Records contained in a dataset
───
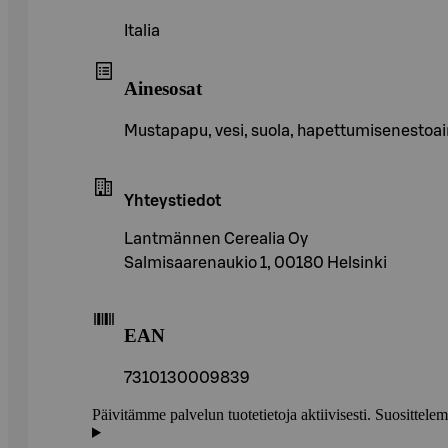
Italia
Ainesosat
Mustapapu, vesi, suola, hapettumisenestoa
Yhteystiedot
Lantmännen Cerealia Oy
Salmisaarenaukio 1, 00180 Helsinki
EAN
7310130009839
Päivitämme palvelun tuotetietoja aktiivisesti. Suositte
───
Nothing but the lines from the one with "7310130009839" through the final line of the data belongs in the answer, and they must match exactly.

7310130009839
Päivitämme palvelun tuotetietoja aktiivisesti. Suositte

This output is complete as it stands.